Stretching soft tissue with finger (not dental mirror, as dental students learn) and gentle rubbing with finger: less painful and distraction.

‘Vibro’ devices may help to achieve more comfortable injection.

Duraphat varnish contains carbohydrate saccharin – according to patient’s with poorly controlled diabetes type 1 – after applications of topical F varnish patient became unwell, Hb glucose level elevated significantly which subsequently required hospitalization

Intraosseous dental anaesthesia rather not suitable for patients with special needs (should be treated only as “rescue anaesthesia”)

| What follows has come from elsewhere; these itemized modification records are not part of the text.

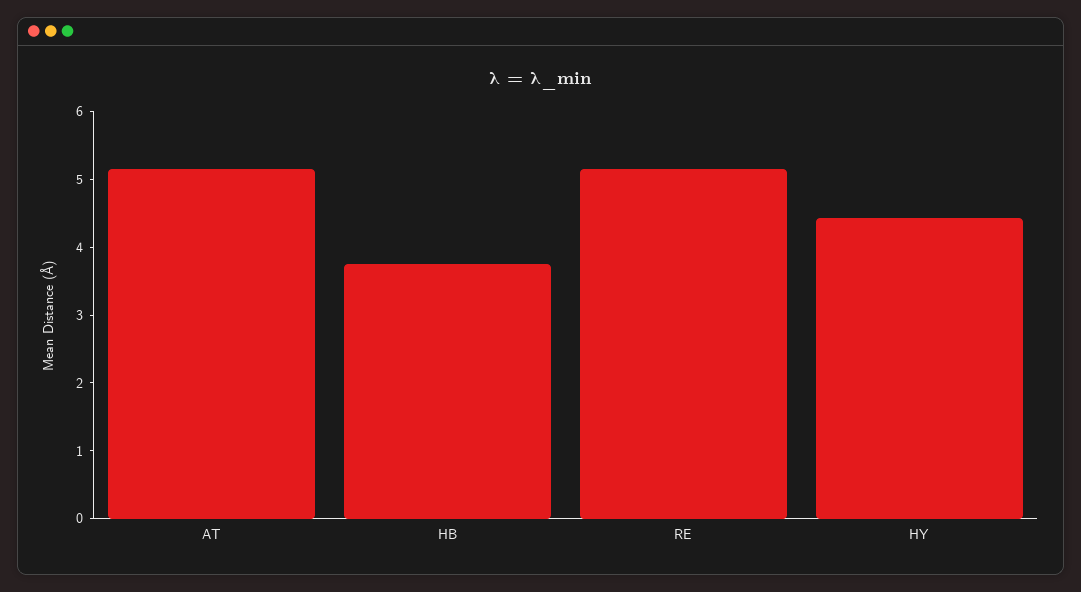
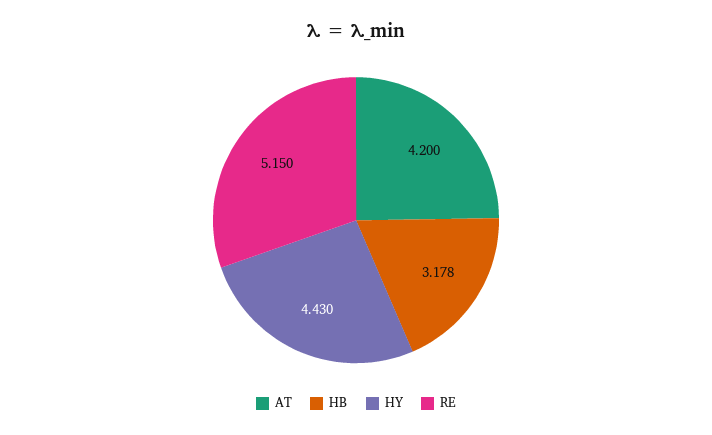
  {
-   "AT": 5.2,
+   "AT": 4.2,
-   "HB": 3.8,
+   "HB": 3.178,
    "RE": 5.15,
    "HY": 4.43
  }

Electronic dental anaesthesia (EDA) and needless LA (eg. Injex) not recommended for patients with special needs.

AMSA, PSA local anaesthetic techniques with CCLAD systems reduce the problem with prolonged lip numbness, which can be particularly beneficial in patients with special needs and children.

Is Citanest 3% with felypressin vasocontrictor really safer option in pregnancy? Not entirely true (myth?) as felypressin is crossing placenta.

In cardiac, pregnant and medically compromised patients, articaine with lower concentration of adrenaline better than Citanest. In Germany, there is available articiane with 1:400000 adrenaline concentration which would be the best option for medically compromised patients (not registered in UK yet).

Generally, up to 1.7 ml of LA should ‘do the job’ and 2.2 ml cartridge is not really necessary for a single infiltration LA.

Myth: articaine cannot be administered for IANB.

Do not repeat IDB twice with the same needle as it does bend and deflect. Less comfortable for a patient second time.

Better not to apply only buccal infiltration for lower molars whilst providing invasive dental care. Only 40% success,it means that patient may feel discomfort/pain which might discourage him from further dental appointments.

LA with articaine more suitable for medically compromised patients, with liver dysfunction and alcohol problems due to the fact that articaine has got a short half life (45-60 mints) and is breaking down by plasma enzymes, not in the liver like lidocaine is. However, there is a genetic condition with these enzymes deficiency.

A new drug Soliris (Eculizumab, FDA approved, Alexion Pharm) is dedicated for patients with myasthenia gravis, a condition affecting acetyl choline receptors at neuromuscular junction.